In our numerical model we have been subject to certain limitations as the frequency range and reflections. We do not consider multiple reflections caused by the structure of the arterial system because we want to show the response of the elasticity of the arteries on the flow [13, 31, 32]. Indeed, previous work [30, 3335] shows that the extraction of the incident wave would assess the performance of the heart and arterial system. Regarding frequency, the frequency of 1 Hz is often used in the literature because it represents the fundamental frequency of blood pressure that determines the shape and amplitude of the waveform flow.

Conclusions

The main results concern the effects of the elasticity and the loss of elasticity of the arterial wall on the flow waveform and the hemodynamic.

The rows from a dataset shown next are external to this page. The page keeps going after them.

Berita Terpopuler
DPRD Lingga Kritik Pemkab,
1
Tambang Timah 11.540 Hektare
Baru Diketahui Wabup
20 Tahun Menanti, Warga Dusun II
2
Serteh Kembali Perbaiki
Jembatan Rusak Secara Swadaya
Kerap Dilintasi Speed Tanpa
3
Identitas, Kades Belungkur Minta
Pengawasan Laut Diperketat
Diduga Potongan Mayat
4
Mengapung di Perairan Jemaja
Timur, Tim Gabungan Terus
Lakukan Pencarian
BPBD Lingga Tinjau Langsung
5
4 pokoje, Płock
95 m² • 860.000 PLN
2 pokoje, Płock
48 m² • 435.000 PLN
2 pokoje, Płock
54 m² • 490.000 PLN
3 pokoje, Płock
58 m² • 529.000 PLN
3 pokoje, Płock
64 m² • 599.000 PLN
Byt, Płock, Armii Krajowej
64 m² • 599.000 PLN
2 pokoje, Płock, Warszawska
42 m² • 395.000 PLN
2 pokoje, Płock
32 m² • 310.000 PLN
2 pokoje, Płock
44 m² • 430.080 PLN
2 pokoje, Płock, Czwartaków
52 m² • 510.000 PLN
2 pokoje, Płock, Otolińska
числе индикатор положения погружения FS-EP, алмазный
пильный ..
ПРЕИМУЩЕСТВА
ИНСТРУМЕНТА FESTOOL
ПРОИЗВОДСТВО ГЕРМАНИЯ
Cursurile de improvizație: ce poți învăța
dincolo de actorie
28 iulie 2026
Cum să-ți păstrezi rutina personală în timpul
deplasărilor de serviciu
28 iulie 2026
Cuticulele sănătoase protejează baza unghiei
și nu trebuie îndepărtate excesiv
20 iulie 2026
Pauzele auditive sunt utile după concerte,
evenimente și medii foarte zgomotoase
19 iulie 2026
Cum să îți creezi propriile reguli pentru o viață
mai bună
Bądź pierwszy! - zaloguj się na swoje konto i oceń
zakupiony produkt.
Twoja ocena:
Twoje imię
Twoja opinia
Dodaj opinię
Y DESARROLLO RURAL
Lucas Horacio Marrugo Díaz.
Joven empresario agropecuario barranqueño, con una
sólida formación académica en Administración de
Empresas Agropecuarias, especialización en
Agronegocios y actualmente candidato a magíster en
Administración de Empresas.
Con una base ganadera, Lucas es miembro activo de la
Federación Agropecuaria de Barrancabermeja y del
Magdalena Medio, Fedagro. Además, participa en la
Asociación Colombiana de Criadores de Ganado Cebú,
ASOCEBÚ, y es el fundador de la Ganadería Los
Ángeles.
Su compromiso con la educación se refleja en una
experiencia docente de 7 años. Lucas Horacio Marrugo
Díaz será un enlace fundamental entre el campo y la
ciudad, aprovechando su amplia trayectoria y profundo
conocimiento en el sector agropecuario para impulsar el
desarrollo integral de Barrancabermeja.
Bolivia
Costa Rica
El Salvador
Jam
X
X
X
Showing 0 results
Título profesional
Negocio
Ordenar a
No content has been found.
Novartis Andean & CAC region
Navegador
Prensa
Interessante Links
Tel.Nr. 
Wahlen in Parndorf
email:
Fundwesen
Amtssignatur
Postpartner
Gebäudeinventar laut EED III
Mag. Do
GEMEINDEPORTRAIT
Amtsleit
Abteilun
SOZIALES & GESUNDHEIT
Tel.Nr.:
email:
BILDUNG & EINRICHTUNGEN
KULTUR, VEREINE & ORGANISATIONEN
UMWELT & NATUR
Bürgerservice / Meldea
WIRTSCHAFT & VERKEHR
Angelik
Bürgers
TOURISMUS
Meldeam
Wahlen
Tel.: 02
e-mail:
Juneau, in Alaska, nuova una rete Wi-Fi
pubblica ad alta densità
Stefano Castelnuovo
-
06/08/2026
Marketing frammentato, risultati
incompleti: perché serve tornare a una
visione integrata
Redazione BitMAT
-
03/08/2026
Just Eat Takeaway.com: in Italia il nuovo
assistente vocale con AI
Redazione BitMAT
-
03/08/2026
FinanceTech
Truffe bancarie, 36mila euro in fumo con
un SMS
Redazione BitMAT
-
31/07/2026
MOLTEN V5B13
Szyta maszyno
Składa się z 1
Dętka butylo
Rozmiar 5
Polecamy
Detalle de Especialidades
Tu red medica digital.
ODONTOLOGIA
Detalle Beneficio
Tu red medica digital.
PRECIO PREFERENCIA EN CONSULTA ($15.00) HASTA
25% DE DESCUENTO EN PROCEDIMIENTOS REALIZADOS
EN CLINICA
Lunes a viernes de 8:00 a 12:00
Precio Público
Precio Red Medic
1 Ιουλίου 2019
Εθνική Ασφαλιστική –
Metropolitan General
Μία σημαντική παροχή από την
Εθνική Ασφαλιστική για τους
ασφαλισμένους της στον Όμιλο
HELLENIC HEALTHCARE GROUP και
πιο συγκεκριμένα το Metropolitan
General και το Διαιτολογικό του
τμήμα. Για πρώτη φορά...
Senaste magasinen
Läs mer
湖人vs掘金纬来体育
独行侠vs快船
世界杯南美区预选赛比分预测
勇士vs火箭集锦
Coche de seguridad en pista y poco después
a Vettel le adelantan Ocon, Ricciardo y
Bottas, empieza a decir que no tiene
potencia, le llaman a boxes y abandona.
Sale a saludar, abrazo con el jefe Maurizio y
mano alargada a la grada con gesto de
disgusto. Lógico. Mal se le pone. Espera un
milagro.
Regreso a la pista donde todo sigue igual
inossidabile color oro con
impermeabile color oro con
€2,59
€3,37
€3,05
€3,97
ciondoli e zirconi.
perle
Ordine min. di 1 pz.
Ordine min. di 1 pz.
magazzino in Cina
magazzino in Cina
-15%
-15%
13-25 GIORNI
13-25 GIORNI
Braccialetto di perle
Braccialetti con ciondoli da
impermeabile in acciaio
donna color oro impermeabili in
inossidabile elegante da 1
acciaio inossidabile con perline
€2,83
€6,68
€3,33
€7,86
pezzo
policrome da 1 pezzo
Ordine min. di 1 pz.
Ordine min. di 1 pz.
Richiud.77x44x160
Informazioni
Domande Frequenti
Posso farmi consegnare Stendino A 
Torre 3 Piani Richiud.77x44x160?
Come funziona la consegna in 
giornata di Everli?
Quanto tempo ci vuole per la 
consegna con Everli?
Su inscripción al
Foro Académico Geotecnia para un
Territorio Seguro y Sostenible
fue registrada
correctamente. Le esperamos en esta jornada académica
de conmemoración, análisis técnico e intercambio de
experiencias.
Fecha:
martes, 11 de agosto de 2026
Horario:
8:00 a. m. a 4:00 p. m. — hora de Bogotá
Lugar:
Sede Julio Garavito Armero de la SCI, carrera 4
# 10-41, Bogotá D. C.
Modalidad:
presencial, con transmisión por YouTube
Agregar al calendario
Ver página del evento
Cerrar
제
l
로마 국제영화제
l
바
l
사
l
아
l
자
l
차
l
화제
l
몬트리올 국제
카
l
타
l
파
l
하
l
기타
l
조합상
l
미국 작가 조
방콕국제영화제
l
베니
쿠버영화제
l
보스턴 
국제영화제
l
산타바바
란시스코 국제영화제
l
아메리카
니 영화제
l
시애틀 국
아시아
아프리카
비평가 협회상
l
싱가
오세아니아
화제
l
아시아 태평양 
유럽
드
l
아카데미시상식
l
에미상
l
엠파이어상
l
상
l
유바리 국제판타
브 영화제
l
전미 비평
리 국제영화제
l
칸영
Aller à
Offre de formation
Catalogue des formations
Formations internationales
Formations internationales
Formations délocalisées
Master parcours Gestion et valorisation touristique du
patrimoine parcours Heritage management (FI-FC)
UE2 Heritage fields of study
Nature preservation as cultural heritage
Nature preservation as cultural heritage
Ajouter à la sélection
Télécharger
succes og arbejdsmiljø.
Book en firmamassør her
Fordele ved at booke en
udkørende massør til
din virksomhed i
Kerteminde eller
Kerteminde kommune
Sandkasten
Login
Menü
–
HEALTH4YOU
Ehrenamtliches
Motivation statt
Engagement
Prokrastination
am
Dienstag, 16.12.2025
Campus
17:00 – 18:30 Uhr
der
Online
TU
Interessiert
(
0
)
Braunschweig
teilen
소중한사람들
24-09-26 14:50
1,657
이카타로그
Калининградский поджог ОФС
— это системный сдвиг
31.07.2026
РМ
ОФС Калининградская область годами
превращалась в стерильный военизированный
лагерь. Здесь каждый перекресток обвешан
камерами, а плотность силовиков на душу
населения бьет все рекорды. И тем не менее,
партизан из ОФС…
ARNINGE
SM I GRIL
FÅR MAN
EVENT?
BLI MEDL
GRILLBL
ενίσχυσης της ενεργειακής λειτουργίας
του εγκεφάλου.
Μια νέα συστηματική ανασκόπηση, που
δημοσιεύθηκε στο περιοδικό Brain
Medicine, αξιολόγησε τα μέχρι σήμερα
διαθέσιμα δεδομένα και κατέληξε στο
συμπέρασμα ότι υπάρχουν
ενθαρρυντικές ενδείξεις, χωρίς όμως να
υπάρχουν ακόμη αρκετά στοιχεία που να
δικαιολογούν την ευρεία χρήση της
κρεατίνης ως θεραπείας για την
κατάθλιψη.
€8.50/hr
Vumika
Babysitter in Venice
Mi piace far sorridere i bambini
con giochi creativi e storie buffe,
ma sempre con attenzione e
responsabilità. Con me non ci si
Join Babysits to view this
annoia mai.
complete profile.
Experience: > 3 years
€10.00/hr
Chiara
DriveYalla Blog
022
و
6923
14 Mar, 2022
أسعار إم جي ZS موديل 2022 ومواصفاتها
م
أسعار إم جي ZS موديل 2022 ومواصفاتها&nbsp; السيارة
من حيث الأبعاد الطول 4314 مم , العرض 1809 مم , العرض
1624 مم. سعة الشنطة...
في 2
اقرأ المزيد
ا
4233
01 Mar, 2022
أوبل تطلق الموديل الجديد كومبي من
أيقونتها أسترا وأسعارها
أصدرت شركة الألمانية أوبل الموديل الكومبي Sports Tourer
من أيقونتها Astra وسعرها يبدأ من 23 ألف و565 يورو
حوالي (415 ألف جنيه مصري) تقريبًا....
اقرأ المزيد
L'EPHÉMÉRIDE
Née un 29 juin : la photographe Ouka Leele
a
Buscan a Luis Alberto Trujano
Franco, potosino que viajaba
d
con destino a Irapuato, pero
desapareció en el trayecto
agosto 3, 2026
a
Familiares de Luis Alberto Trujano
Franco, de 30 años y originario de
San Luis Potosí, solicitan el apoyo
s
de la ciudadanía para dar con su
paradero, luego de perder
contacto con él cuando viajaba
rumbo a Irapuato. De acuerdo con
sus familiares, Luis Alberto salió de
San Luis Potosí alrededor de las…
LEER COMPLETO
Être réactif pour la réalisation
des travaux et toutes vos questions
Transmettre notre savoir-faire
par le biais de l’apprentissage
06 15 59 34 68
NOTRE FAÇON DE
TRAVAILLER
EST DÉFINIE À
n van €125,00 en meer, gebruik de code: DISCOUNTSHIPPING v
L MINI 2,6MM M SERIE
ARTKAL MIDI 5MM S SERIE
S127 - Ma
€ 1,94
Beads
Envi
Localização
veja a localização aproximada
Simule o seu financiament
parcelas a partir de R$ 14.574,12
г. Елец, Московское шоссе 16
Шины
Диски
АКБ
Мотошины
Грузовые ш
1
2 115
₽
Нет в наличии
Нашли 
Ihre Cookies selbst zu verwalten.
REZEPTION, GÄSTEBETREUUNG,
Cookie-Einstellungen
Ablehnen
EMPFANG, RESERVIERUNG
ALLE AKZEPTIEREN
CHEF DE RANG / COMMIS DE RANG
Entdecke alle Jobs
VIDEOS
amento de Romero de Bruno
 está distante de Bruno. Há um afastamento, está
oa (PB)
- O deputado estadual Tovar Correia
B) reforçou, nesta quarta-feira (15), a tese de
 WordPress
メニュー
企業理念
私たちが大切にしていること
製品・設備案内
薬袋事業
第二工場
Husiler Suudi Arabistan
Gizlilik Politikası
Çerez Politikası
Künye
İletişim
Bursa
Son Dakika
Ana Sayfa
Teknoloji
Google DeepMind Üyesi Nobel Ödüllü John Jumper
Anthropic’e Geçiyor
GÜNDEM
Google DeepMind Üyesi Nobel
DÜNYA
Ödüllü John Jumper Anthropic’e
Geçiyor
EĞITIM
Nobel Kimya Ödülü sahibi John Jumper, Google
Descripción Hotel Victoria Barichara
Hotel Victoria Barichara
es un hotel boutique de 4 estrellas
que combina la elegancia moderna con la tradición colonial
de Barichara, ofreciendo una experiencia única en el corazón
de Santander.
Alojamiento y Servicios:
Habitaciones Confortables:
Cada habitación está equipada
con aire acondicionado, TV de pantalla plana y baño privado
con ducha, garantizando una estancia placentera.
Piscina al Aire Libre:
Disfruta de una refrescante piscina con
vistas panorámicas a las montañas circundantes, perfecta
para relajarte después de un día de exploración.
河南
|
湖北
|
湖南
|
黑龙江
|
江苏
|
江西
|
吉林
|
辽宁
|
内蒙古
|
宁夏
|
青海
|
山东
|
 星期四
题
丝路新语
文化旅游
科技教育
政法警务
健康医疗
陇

The study of the waveform is useful for the hemodynamic signal processing. Our results show that the variation in the radius of the artery during a cardiac cycle effects the hemodynamic. We observe two types of behavior defined by a critical point corresponding to a variation of the radius equal to 5% (aosc). This critical point represents the limit of deformation of the arterial wall beyond which the convective acceleration terms play a significant role on the flow.

The longitudinal impedance was calculated to interpret the effects of convective acceleration on the flow. The results show that for aosc > 0.05 the convective acceleration decelerate the flow so that a portion of blood volume is retained in the upstream of the artery. The longitudinal impedance would, therefore, be a clinically useful parameter to assess the elasticity of the arteries, in order to detect and localize vascular diseases affecting the wall of the elastic arteries like the aorta. Thus, determination of the longitudinal impedance, for a functional exploration of the arterial system, could be performed by non-invasive techniques such as ultrasonic Doppler velocimetry.